The Dangers of Personality Profiling (AKA the fallacy of applying complicated models to complex domains)

I find that some of my ideas take a few weeks, months or even years to form. This one took almost exactly a year before coalescing (coagulating?) in my mind. I’ve been thinking about personality tests in the context of efficacy, equity and neurodiversity recently, and it troubles me.

I’ve always found personality testing problematic – indeed any Jungian approach to putting people into type categories I find highly distasteful and potentially harmful.

Critical literacy is sorely lacking in the business and management world. This is possibly largely because it’s not rewarded: we reward confidence, sticking by decisions, bullishness and simple answers to complex problems.

In respect to DEI, I just can’t square the desire to categorise people and their personalities with the very real need for inclusion and diversity of ways of thinking. It’s seems simply antithetical.

To summarise the flaws in personality testing:

  • There is very little evidential basis behind personality profiling, and significant evidence against it.
  • The models are often based on false dichotomies of “big picture vs detail-oriented”, when there is no evidence that these exist.
  • The models are usually based on WEIRD societies, and fail to recognise collectivist, holistic strengths. They rarely address context and inter-relational behaviours, but make assumptions about behaviour from individualistic measures.
  • These tools can lead to false and incorrect assumptions made about other people and the way they behave.
  • The tools may be used for unethical (and illegal) practices such as recruitment, selection for promotion, or other decisions made about someone.
  • They are one of the most highly weaponised management tools ever created.
  • Because they lead people to believe that they can understand someone based upon a profile, they can prevent further examination and effort to understand people and their uniqueness.
  • The algorithms used are rarely open. Algorithms inherit the biases of those people that created them, so if we are making ourselves subject to analysis by algorithm, I want to know what it’s doing.
  • Many tests are biased (see above) – for example, the Big Five was shown to bias women and categorise them as more aggressive when answering identically to a man: because the original data model was flawed.
  • When assigned a profile, we are not allowed to dispute it. Even though we have spent decades in our own minds, a five-minute test is assumed to know more about me, than me.

Even scientists who are most concerned with assessing individual differences in personality would concede that our ability to predict how particular people will respond in particular situations is very limited.

Personality, strength, or psychometric models such as Myers-Briggs, DISC, Belbin, Predictive Index, Tilt and the myriad others available, attempt to codify people and their preferences, personalities, behaviours and values into archetypes, using fixed (usually proprietary and opaque) algorithms. There is usually a good (commercial) reason these tests are closed-source, since it prevents detailed analysis and evaluation of the algorithm.
_ _ _ _ _
## DIRECTION 1:
From the post on personality profiling, reproduce word for word the part that opens with the words containing "In respect to" and closes with "from individualistic measures.".
## DIRECTION 2:
Render this sentence from the post on personality profiling in Spanish: "Critical literacy is sorely lacking in the business and management world."
## DIRECTION 3:
Extend the post on personality profiling, picking up right after its final sentence.

## MATERIAL:
_ _ _ _ _
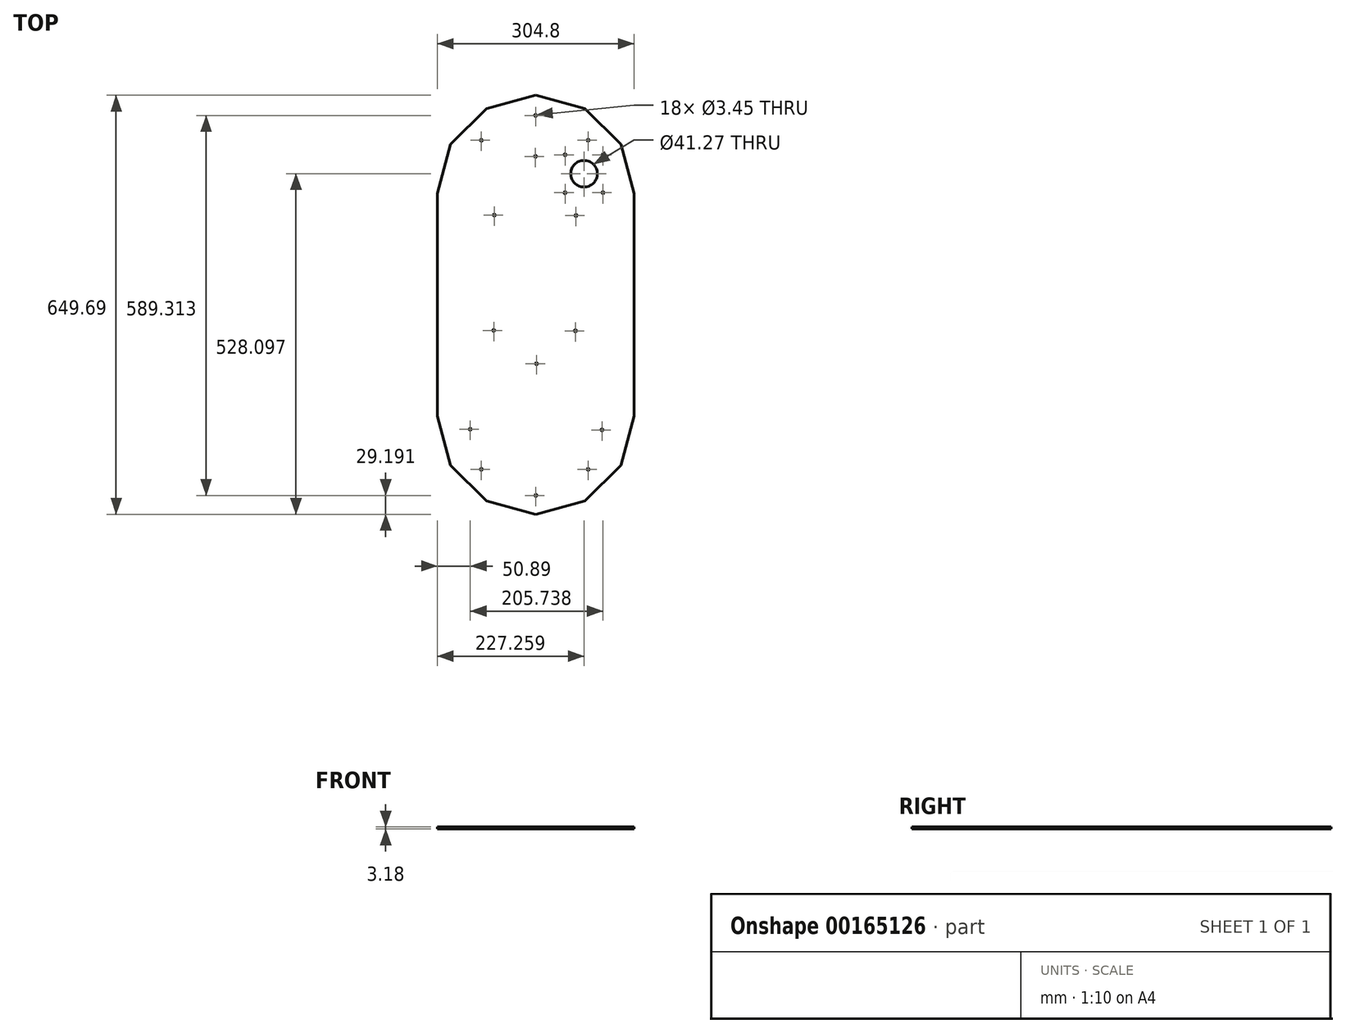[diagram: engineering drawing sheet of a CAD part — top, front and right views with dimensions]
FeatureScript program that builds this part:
_ _ _ _ _
## FINAL ANSWER 1:
In respect to DEI, I just can’t square the desire to categorise people and their personalities with the very real need for inclusion and diversity of ways of thinking. It’s seems simply antithetical.

To summarise the flaws in personality testing:

  • There is very little evidential basis behind personality profiling, and significant evidence against it.
  • The models are often based on false dichotomies of “big picture vs detail-oriented”, when there is no evidence that these exist.
  • The models are usually based on WEIRD societies, and fail to recognise collectivist, holistic strengths. They rarely address context and inter-relational behaviours, but make assumptions about behaviour from individualistic measures.

## FINAL ANSWER 2:
La alfabetización crítica escasea gravemente en el mundo de los negocios y la gestión.

## FINAL ANSWER 3:
Repeatability is not the same as validity

These archetypes (such as “maverick”, or “Inventor”) are then categorised and collated into larger group types, and in many organisations, used  to inform everything from role selection, management approach, or even hiring decisions, (which is illegal in many cases).

In 20 years of management, I have never seen a psychometric analysis tool generate a constructive outcome, particularly from a diversity, equity and inclusion (DEI) perspective. I also find it interesting that personality testing *only* exists in the business world, not in the academic world of actual psychological study. Do business managers actually think they know something psychologists don’t?

In my opinion (somewhat backed up by many years of experience and study), categorising people and attempting to simplify the complexities of our nature, in an attempt to make other people and ourselves more predictable, is certainly a seductive proposition. But it is error-prone, and dangerous.

Psychometric analyses don’t work. Indeed, they are often damaging.

The reason they will never work is because they try to map a complicated framework onto a complex problem. You may be familiar with Carl Jung, and his “12 Archetypes” of “Ruler, Sage, Explorer, etc”, which are frequently criticised as mystical or metaphysical essentialism. Since archetypes are defined so vaguely and since archetypal images have been observed by many Jungians in a wide and essentially infinite variety of everyday phenomena, they are neither generalisable nor specific in a way that may be researched or demarcated with any kind of rigour. Hence they elude systematic study, which is true of many other domains of knowledge that seek to reduce complex problems and systems to simple, archetypal models and solutions.

As Cynefin shows us, complicated systems can be really big, and appear complex, but the laws of cause and effect don’t change. When you press the A/C button in your modern car (which is “complicated”), the A/C comes on, and the same thing happens every subsequent time you do it. This is rather obviously not the case with people.

In a complex system such as a human being, asking a teammate to help you out with a task one day results in them helping you, but on another day, they might tell you to stick it; maybe they’re too busy, maybe they’re tired, or maybe they just don’t feel like helping. Cause and effect change in complex systems; and humans are complex. Really complex. Which is why “the soft stuff is the hard stuff“.

Complicated systems can seem messy, but an action results in the same result each time. People are not like that. They are complex, and groups of people even more so. Cause and effect changes constantly – pressing the equivalent of that A/C button on a complex human has one effect today and a different effect tomorrow.

And that is why personality, psychometric, “strength” tests etc will never work in the way people desire them to.

All models are wrong. Some are useful.

The problem is when you use a model and apply it to a complex problem in the assumption that it’s right.

“It ain’t what you don’t know that hurts you, it’s what you know for sure that just ain’t so.”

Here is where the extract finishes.